Le macerie di fortezza Europa a due anni dalla strage di Lampedusa
Era il 3 ottobre 2013, a largo di Lampedusa furono ripescati i corpi di 366 persone che avevano cercato di attraversare il mediterraneo. Un gesto banale, per cui basterebbe un volo low-cost o una comoda traversata in traghetto ma reso mortale da leggi, documenti e linee immaginarie. Non una “una strage immensa, che non si riuscì a evitare” come ha detto oggi Mattarella: una strage che non si volle evitare. Da quell’episodio la strage continua, ma sui giornali la chiamano tragedia. L’economia di scala del dolore a volte le relega a un trafiletto, magari quando la massa umana morta non ha la taglia critica per sfondare in prima pagina. A due anni di distanza comunque si può fare la macabra conta: 6’892 vittime ripescate nel Mediterraneo, senza contare le migliaia semplicemente inghiottite dalle onde. Si continua a parlare di “emergenza” come si trattasse di un cataclisma inevitabile e imprevedibile anziché del risultato, drammaticamente scontato, delle scelte politiche dei nostri governanti.

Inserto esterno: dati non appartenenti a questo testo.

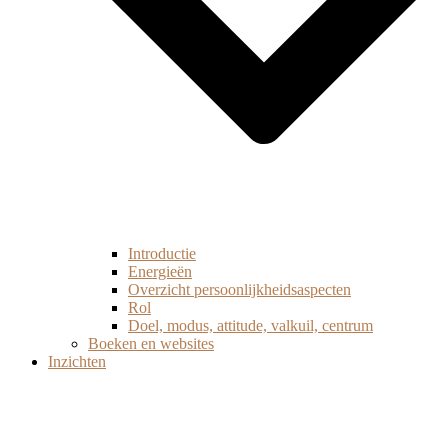
Introductie
Energieën
Overzicht persoonlijkheidsaspecten
Rol
Doel, modus, attitude, valkuil, centrum
Boeken en websites
Inzichten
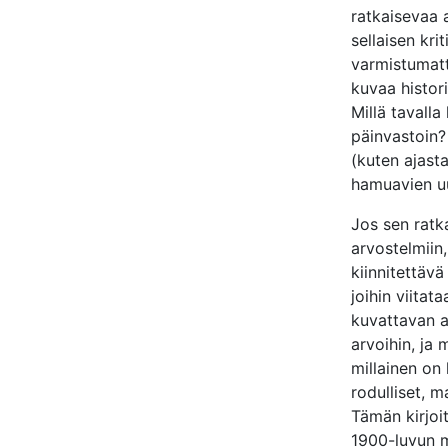
ratkaisevaa 
sellaisen kri
varmistumatta
kuvaa histor
Millä tavalla
päinvastoin?
(kuten ajast
hamuavien uu
Jos sen ratka
arvostelmiin,
kiinnitettävä
joihin viitat
kuvattavan a
arvoihin, ja 
millainen on 
rodulliset, ma
Tämän kirjoit
1900-luvun mu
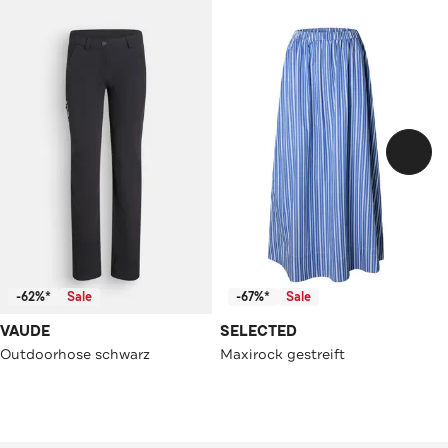
-62%*
Sale
-67%*
Sale
VAUDE
SELECTED
Outdoorhose schwarz
Maxirock gestreift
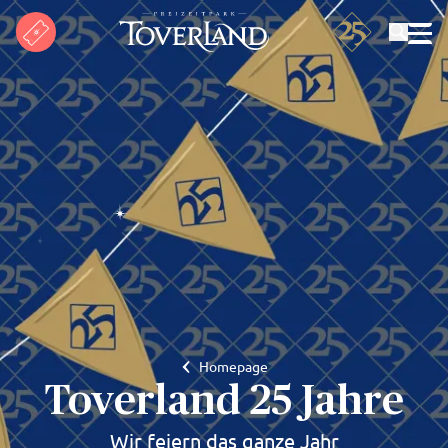
Suchen
Homepage
Toverland 25 Jahre
Wir feiern das ganze Jahr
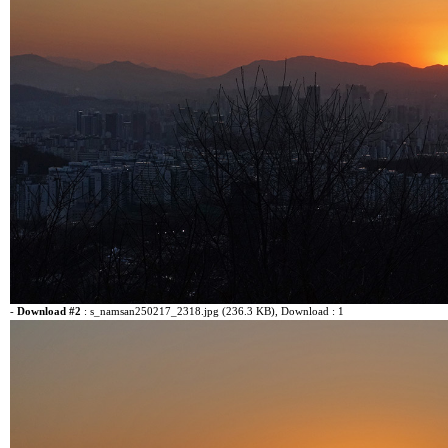
-
Download #2
:
s_namsan250217_2318.jpg (236.3 KB)
, Download : 1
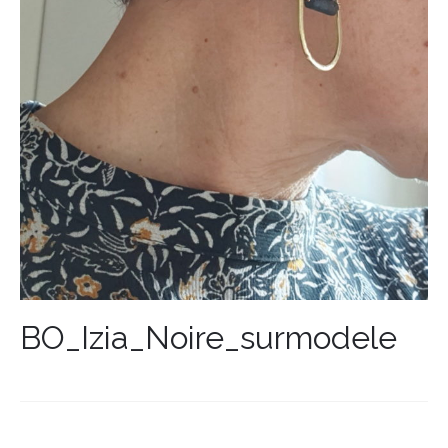
BO_Izia_Noire_surmodele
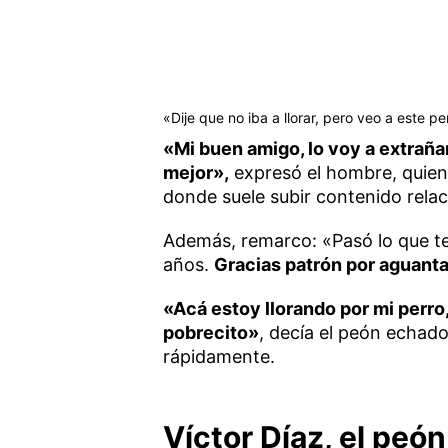
«Dije que no iba a llorar, pero veo a este per
«Mi buen amigo, lo voy a extraña
mejor»,
expresó el hombre, quien
donde suele subir contenido rela
Además, remarco: «Pasó lo que t
años.
Gracias patrón por aguanta
«Acá estoy llorando por mi perro,
pobrecito»
, decía el peón echado
rápidamente.
Víctor Díaz, el peó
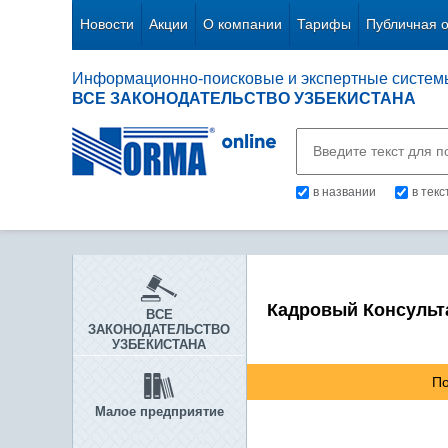
Новости
Акции
О компании
Тарифы
Публичная 
Информационно-поисковые и экспертные систем
ВСЕ ЗАКОНОДАТЕЛЬСТВО УЗБЕКИСТАНА
в названии
в тек
Кадровый Консульт
ВСЕ
ЗАКОНОДАТЕЛЬСТВО
УЗБЕКИСТАНА
По
Малое предприятие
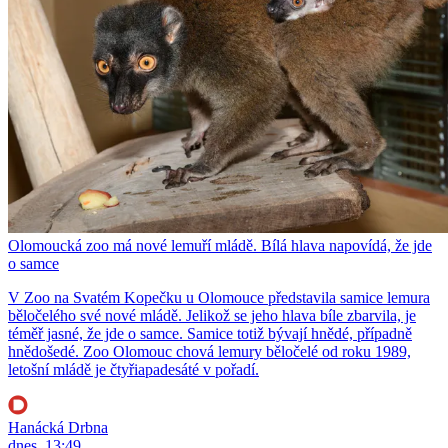
Olomoucká zoo má nové lemuří mládě. Bílá hlava napovídá, že jde
o samce
V Zoo na Svatém Kopečku u Olomouce představila samice lemura
běločelého své nové mládě. Jelikož se jeho hlava bíle zbarvila, je
téměř jasné, že jde o samce. Samice totiž bývají hnědé, případně
hnědošedé. Zoo Olomouc chová lemury běločelé od roku 1989,
letošní mládě je čtyřiapadesáté v pořadí.
Hanácká Drbna
dnes, 13:49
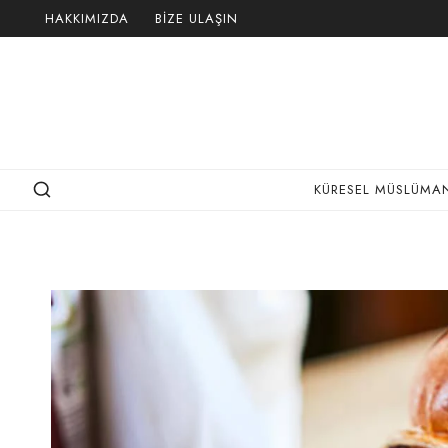
Skip
HAKKIMIZDA
BIZE ULAŞIN
to
content
KÜRESEL MÜSLÜMAN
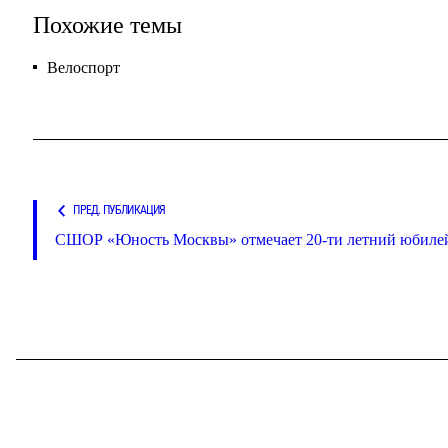
Похожие темы
Велоспорт
ПРЕД. ПУБЛИКАЦИЯ
СШОР «Юность Москвы» отмечает 20-ти летний юбиле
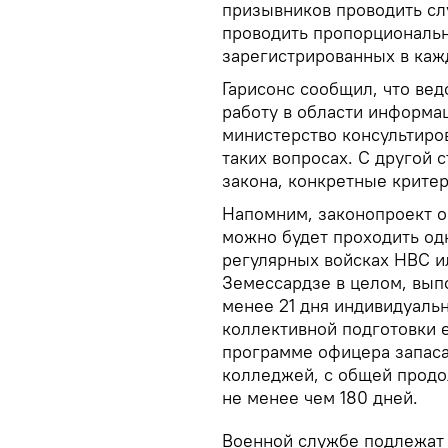
призывников проводить сл
проводить пропорциональн
зарегистрированных в каж
Гарисонс сообщил, что вед
работу в области информа
министерство консультиро
таких вопросах. С другой 
закона, конкретные крите
Напомним, законопроект о
можно будет проходить одн
регулярных войсках НВС ил
Земессардзе в целом, вып
менее 21 дня индивидуальн
коллективной подготовки е
программе офицера запаса
колледжей, с общей продо
не менее чем 180 дней.
Военной службе подлежат 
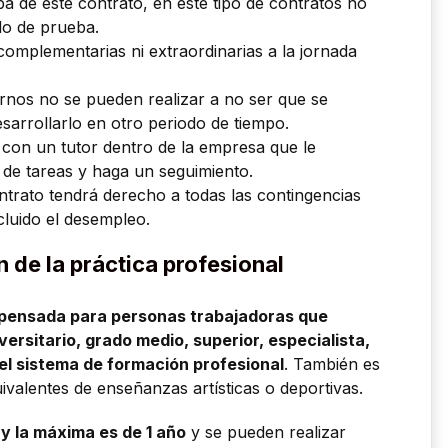
ba de este contrato, en este tipo de contratos no
do de prueba.
complementarias ni extraordinarias a la jornada
rnos no se pueden realizar a no ser que se
desarrollarlo en otro periodo de tiempo.
 con un tutor dentro de la empresa que le
 de tareas y haga un seguimiento.
ontrato tendrá derecho a todas las contingencias
cluido el desempleo.
 de la práctica profesional
 pensada para personas trabajadoras que
versitario, grado medio, superior, especialista,
del sistema de formación profesional
. También es
ivalentes de enseñanzas artísticas o deportivas.
y la máxima es de 1 año
y se pueden realizar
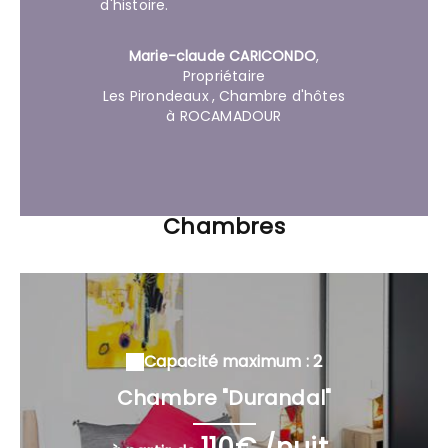
d'histoire.
Marie-claude CARICONDO
,
Propriétaire
Les Pirondeaux
, Chambre d'hôtes
à ROCAMADOUR
Chambres
Capacité maximum : 2
Chambre "Durandal"
110€ /nuit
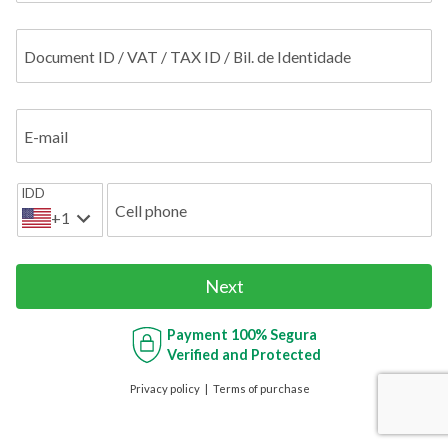
Document ID / VAT / TAX ID / Bil. de Identidade
E-mail
IDD
Cell phone
+1
Next
Payment
100% Segura
Verified and Protected
Privacy policy
Terms of purchase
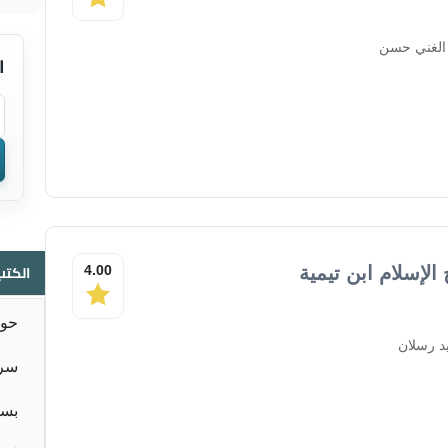
 الغني حسن
ا
الكتب
لإسلام ابن تيمية
4.00
حوا
د رسلان
سر 
بسا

Davanti all’ennesimo naufragio ci chiedevamo, durante questo inverno, come affrontare questa questione dolorosa senza il placebo della commozione, ravvisando l’urgenza d’affrontare quel nodo politico in vista della ripresa degli sbarchi e del montare del salvinismo. Ma non è stata una questione tra solidali. Ci ha risposto quest’estate di lotta dei migranti, di flussi ingovernabili che avanzano non sull’onda della disperazione ma grazie alla consapevolezza di ciò che è giusto, di chi si è piazzato sugli scogli, di chi ha sfondato le frontiere, di chi ha detto la sola cosa sensata: “lasciateci passare tanto da qui non ce ne andiamo”. Fortezza Europa non ha solo scricchiolato durante questa lunga estate. A due anni dalla strage non sono solo le parole retoriche di qualche Presidente a risuonare.
Ieri a Lampedusa una grande protesta dei nuovi arrivati contro i rimpatri forzati. In centinaia hanno forzato i cancelli del centro di prima accoglienza, scontrandosi con la polizia e rendendo ben chiaro qual è il destino annunciato degli hot spot con i quali i burocrati europei vorrebbero rimpatriare i migranti ancora prima di fargli toccare il suolo del continente. Contemporaneamente, verso mezzanotte a Calais, duecento ragazzi si sono organizzati per entrare nell’Eurotunnel tagliando le recinzioni e bloccando gli operatori di sicurezza.
“We are not going back” ci dicono i nostri coetanei con la pelle un po’ più scura. E allora c’è solo da ragionare su come lottare insieme.